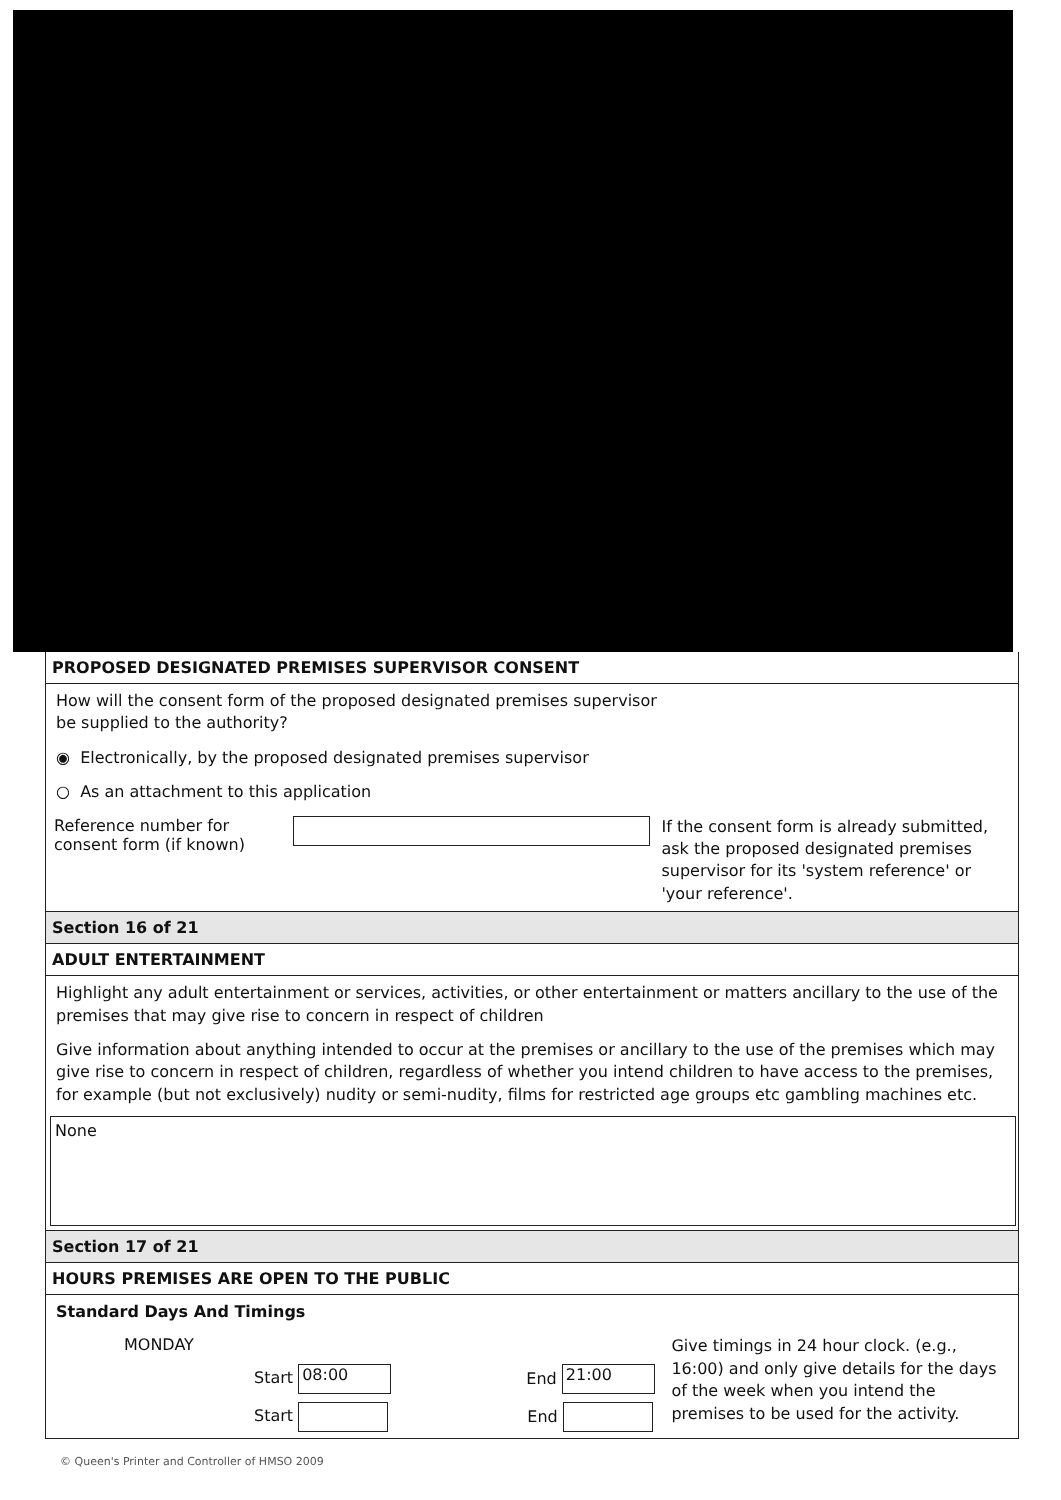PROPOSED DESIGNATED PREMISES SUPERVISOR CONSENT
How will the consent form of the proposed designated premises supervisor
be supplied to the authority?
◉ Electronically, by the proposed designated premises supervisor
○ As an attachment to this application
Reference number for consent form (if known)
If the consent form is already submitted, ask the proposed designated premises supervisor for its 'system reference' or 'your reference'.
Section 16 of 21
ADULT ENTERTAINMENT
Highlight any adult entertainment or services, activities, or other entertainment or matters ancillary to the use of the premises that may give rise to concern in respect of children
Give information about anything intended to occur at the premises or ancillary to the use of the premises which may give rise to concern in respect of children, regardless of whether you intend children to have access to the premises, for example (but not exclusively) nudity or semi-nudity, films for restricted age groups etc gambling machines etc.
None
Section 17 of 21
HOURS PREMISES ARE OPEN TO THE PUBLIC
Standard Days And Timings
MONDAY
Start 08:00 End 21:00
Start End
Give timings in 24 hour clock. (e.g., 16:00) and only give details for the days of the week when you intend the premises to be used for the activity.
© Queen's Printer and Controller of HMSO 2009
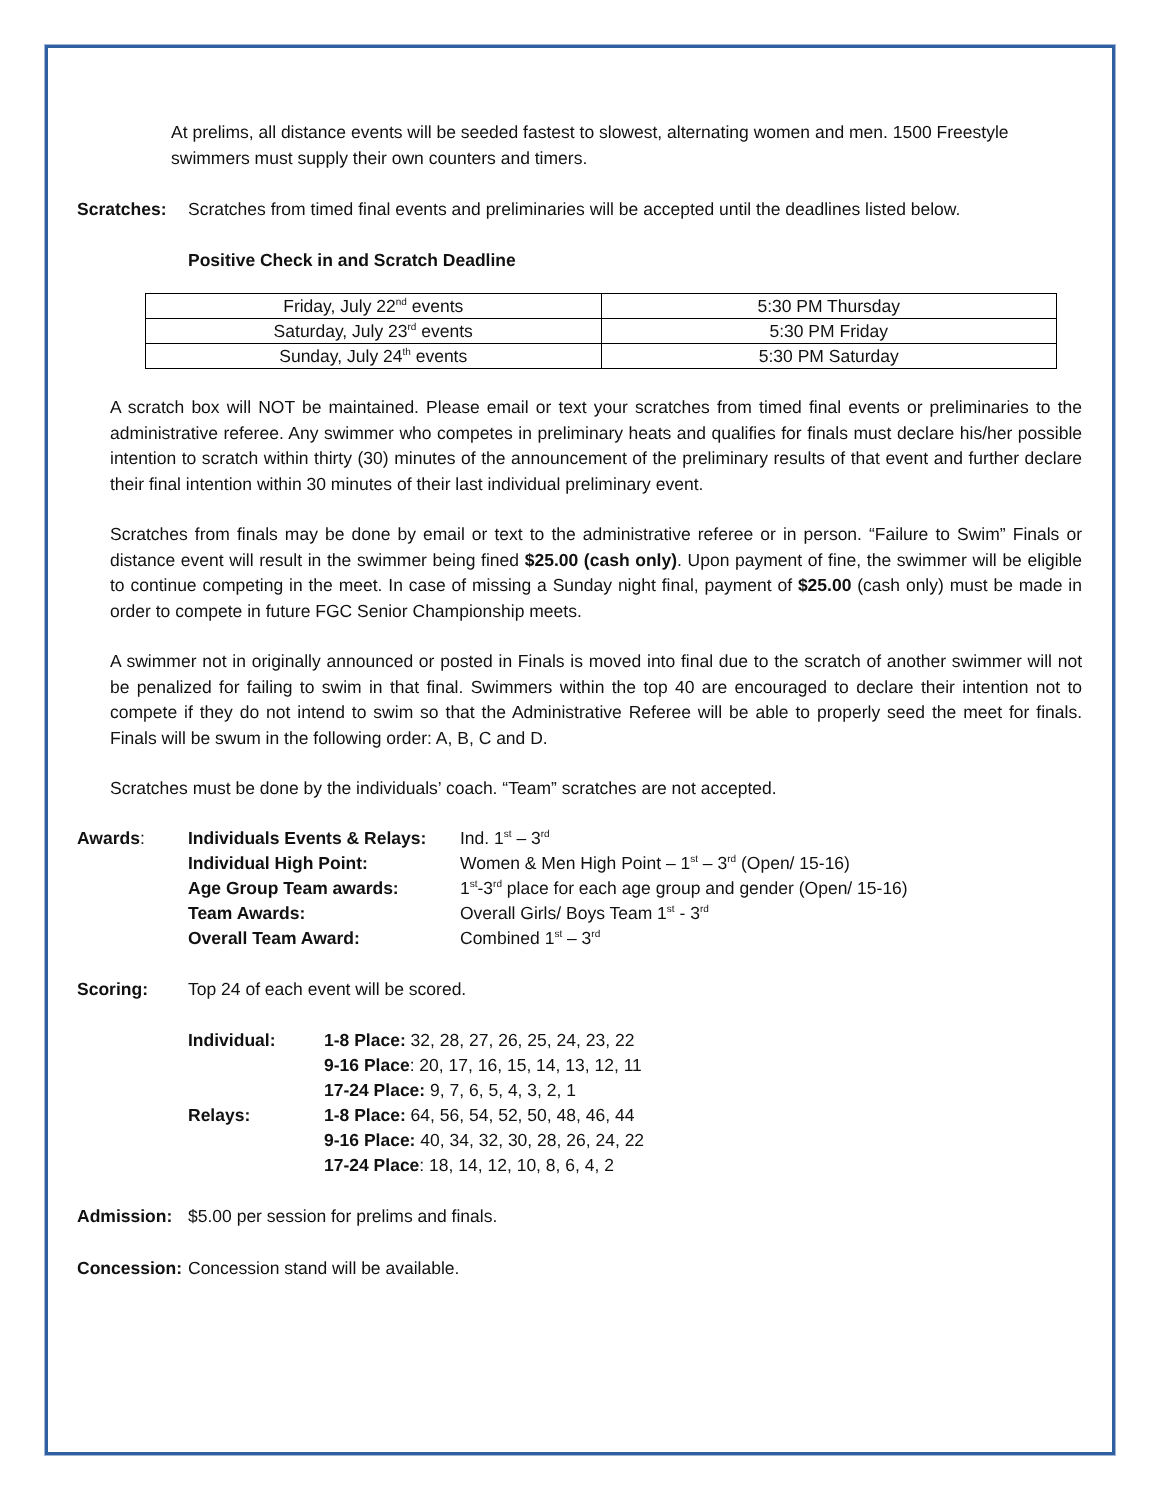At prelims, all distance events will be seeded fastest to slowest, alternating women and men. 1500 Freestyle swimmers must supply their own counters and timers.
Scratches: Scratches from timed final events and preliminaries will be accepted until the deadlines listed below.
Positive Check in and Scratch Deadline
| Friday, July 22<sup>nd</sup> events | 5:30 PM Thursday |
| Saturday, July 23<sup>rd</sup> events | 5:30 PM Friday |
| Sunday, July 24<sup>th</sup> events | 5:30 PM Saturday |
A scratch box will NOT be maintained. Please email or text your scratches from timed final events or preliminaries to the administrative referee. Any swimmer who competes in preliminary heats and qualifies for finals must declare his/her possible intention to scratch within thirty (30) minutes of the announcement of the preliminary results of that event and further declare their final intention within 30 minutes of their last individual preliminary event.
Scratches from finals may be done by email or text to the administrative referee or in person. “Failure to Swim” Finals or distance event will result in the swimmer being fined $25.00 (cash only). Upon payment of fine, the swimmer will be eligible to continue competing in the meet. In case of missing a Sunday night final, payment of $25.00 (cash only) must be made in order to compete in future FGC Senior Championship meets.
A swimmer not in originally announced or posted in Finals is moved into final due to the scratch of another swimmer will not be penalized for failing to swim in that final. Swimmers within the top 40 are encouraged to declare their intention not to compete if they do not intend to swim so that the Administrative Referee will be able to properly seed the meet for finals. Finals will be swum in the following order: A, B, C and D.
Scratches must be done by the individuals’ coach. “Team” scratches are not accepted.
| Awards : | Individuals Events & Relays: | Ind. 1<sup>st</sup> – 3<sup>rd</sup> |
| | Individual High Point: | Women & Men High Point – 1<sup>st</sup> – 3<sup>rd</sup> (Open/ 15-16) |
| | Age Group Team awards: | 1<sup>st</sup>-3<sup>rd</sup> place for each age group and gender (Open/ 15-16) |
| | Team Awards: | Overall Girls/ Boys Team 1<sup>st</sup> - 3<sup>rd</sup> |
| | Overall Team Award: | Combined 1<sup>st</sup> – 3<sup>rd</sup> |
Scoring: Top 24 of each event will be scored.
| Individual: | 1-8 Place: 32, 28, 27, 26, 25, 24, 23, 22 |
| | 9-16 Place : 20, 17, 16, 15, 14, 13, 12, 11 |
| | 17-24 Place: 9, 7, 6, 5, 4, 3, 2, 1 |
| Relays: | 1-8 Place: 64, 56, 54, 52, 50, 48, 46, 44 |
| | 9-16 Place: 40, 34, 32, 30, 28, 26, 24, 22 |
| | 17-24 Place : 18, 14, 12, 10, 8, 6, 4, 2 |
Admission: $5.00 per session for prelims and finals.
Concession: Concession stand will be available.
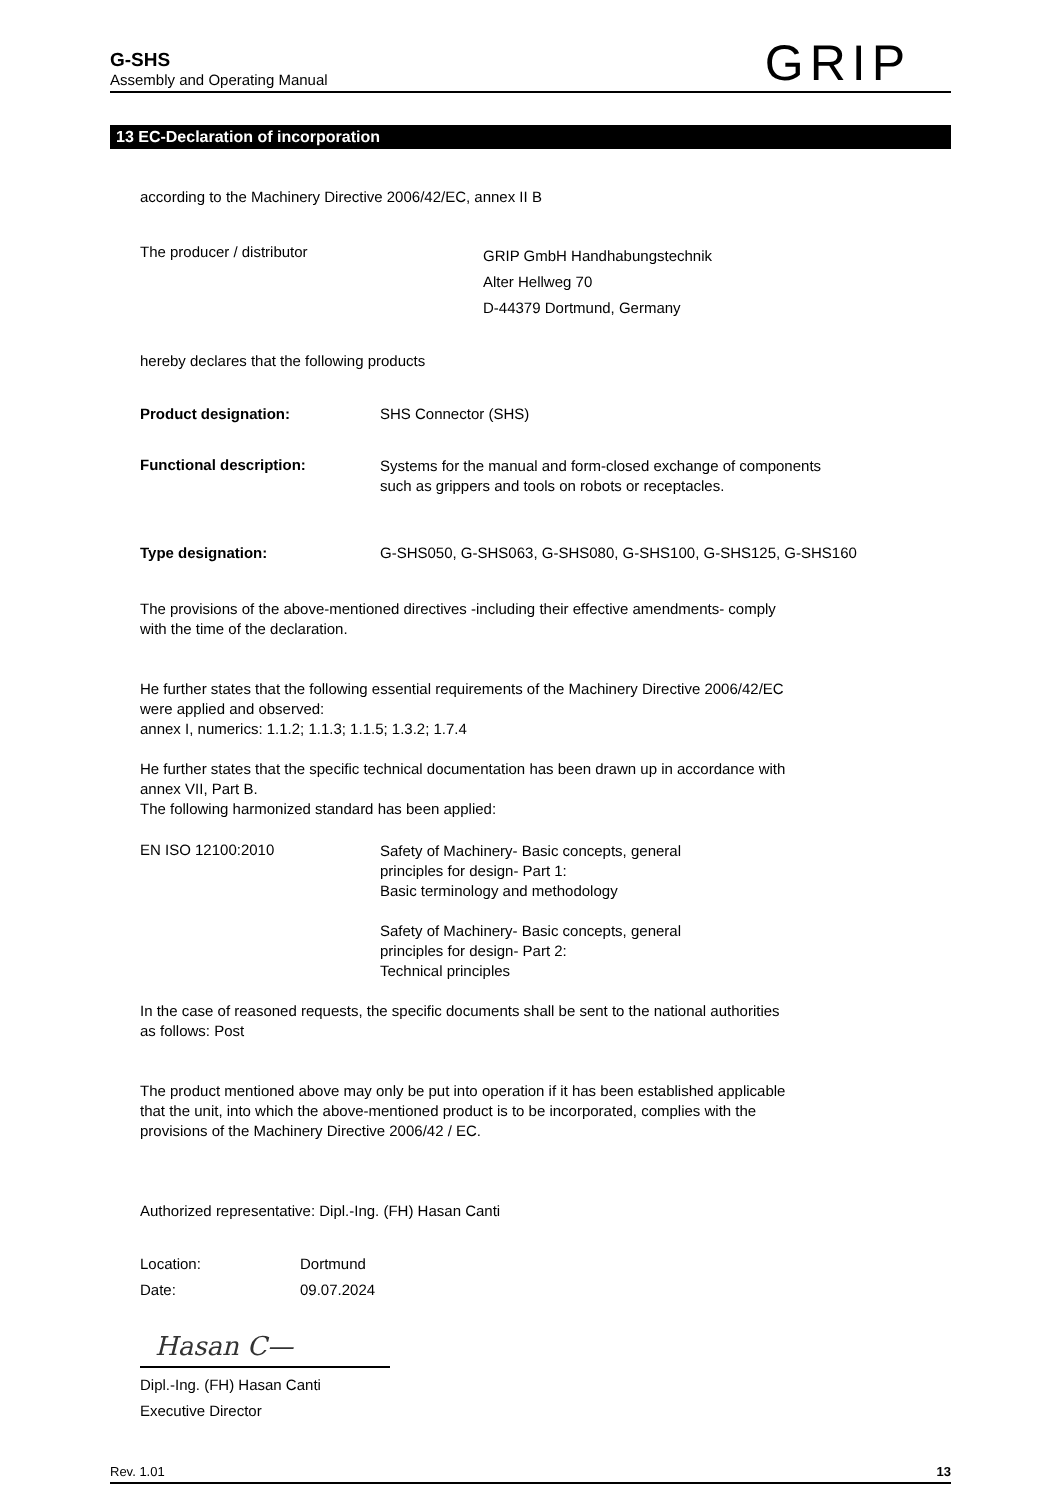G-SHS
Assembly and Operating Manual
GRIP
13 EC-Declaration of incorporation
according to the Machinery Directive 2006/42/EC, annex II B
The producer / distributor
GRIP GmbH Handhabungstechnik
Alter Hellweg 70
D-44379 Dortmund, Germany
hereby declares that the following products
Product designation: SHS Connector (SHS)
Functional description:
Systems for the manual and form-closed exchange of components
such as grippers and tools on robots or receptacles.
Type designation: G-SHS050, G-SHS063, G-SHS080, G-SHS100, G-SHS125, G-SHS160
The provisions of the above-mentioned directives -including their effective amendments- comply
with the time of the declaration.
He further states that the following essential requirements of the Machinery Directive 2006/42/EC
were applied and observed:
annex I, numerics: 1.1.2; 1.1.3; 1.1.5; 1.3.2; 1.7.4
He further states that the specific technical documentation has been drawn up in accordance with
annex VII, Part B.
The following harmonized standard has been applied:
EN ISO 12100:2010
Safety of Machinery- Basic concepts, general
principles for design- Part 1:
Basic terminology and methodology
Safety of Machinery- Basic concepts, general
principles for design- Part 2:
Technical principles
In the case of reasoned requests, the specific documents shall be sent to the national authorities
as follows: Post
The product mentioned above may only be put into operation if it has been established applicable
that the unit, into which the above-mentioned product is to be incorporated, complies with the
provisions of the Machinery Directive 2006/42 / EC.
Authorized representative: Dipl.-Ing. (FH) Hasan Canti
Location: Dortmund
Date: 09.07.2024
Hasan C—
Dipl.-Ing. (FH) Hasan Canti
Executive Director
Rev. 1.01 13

**TASK BRIEF**
Each line of the data is to be duplicated exactly; pictures stay out of the copy.

**SOLUTION TO THIS EXERCISE**
PROPOSED DESIGNATED PREMISES SUPERVISOR CONSENT
How will the consent form of the proposed designated premises supervisor
be supplied to the authority?
◉ Electronically, by the proposed designated premises supervisor
○ As an attachment to this application
Reference number for consent form (if known)
If the consent form is already submitted, ask the proposed designated premises supervisor for its 'system reference' or 'your reference'.
Section 16 of 21
ADULT ENTERTAINMENT
Highlight any adult entertainment or services, activities, or other entertainment or matters ancillary to the use of the premises that may give rise to concern in respect of children
Give information about anything intended to occur at the premises or ancillary to the use of the premises which may give rise to concern in respect of children, regardless of whether you intend children to have access to the premises, for example (but not exclusively) nudity or semi-nudity, films for restricted age groups etc gambling machines etc.
None
Section 17 of 21
HOURS PREMISES ARE OPEN TO THE PUBLIC
Standard Days And Timings
MONDAY
Start 08:00 End 21:00
Start End
Give timings in 24 hour clock. (e.g., 16:00) and only give details for the days of the week when you intend the premises to be used for the activity.
© Queen's Printer and Controller of HMSO 2009
At prelims, all distance events will be seeded fastest to slowest, alternating women and men. 1500 Freestyle swimmers must supply their own counters and timers.
Scratches: Scratches from timed final events and preliminaries will be accepted until the deadlines listed below.
Positive Check in and Scratch Deadline
| Friday, July 22<sup>nd</sup> events | 5:30 PM Thursday |
| Saturday, July 23<sup>rd</sup> events | 5:30 PM Friday |
| Sunday, July 24<sup>th</sup> events | 5:30 PM Saturday |
A scratch box will NOT be maintained. Please email or text your scratches from timed final events or preliminaries to the administrative referee. Any swimmer who competes in preliminary heats and qualifies for finals must declare his/her possible intention to scratch within thirty (30) minutes of the announcement of the preliminary results of that event and further declare their final intention within 30 minutes of their last individual preliminary event.
Scratches from finals may be done by email or text to the administrative referee or in person. “Failure to Swim” Finals or distance event will result in the swimmer being fined $25.00 (cash only). Upon payment of fine, the swimmer will be eligible to continue competing in the meet. In case of missing a Sunday night final, payment of $25.00 (cash only) must be made in order to compete in future FGC Senior Championship meets.
A swimmer not in originally announced or posted in Finals is moved into final due to the scratch of another swimmer will not be penalized for failing to swim in that final. Swimmers within the top 40 are encouraged to declare their intention not to compete if they do not intend to swim so that the Administrative Referee will be able to properly seed the meet for finals. Finals will be swum in the following order: A, B, C and D.
Scratches must be done by the individuals’ coach. “Team” scratches are not accepted.
| Awards : | Individuals Events & Relays: | Ind. 1<sup>st</sup> – 3<sup>rd</sup> |
| | Individual High Point: | Women & Men High Point – 1<sup>st</sup> – 3<sup>rd</sup> (Open/ 15-16) |
| | Age Group Team awards: | 1<sup>st</sup>-3<sup>rd</sup> place for each age group and gender (Open/ 15-16) |
| | Team Awards: | Overall Girls/ Boys Team 1<sup>st</sup> - 3<sup>rd</sup> |
| | Overall Team Award: | Combined 1<sup>st</sup> – 3<sup>rd</sup> |
Scoring: Top 24 of each event will be scored.
| Individual: | 1-8 Place: 32, 28, 27, 26, 25, 24, 23, 22 |
| | 9-16 Place : 20, 17, 16, 15, 14, 13, 12, 11 |
| | 17-24 Place: 9, 7, 6, 5, 4, 3, 2, 1 |
| Relays: | 1-8 Place: 64, 56, 54, 52, 50, 48, 46, 44 |
| | 9-16 Place: 40, 34, 32, 30, 28, 26, 24, 22 |
| | 17-24 Place : 18, 14, 12, 10, 8, 6, 4, 2 |
Admission: $5.00 per session for prelims and finals.
Concession: Concession stand will be available.
G-SHS
Assembly and Operating Manual
GRIP
13 EC-Declaration of incorporation
according to the Machinery Directive 2006/42/EC, annex II B
The producer / distributor
GRIP GmbH Handhabungstechnik
Alter Hellweg 70
D-44379 Dortmund, Germany
hereby declares that the following products
Product designation: SHS Connector (SHS)
Functional description:
Systems for the manual and form-closed exchange of components
such as grippers and tools on robots or receptacles.
Type designation: G-SHS050, G-SHS063, G-SHS080, G-SHS100, G-SHS125, G-SHS160
The provisions of the above-mentioned directives -including their effective amendments- comply
with the time of the declaration.
He further states that the following essential requirements of the Machinery Directive 2006/42/EC
were applied and observed:
annex I, numerics: 1.1.2; 1.1.3; 1.1.5; 1.3.2; 1.7.4
He further states that the specific technical documentation has been drawn up in accordance with
annex VII, Part B.
The following harmonized standard has been applied:
EN ISO 12100:2010
Safety of Machinery- Basic concepts, general
principles for design- Part 1:
Basic terminology and methodology
Safety of Machinery- Basic concepts, general
principles for design- Part 2:
Technical principles
In the case of reasoned requests, the specific documents shall be sent to the national authorities
as follows: Post
The product mentioned above may only be put into operation if it has been established applicable
that the unit, into which the above-mentioned product is to be incorporated, complies with the
provisions of the Machinery Directive 2006/42 / EC.
Authorized representative: Dipl.-Ing. (FH) Hasan Canti
Location: Dortmund
Date: 09.07.2024
Hasan C—
Dipl.-Ing. (FH) Hasan Canti
Executive Director
Rev. 1.01 13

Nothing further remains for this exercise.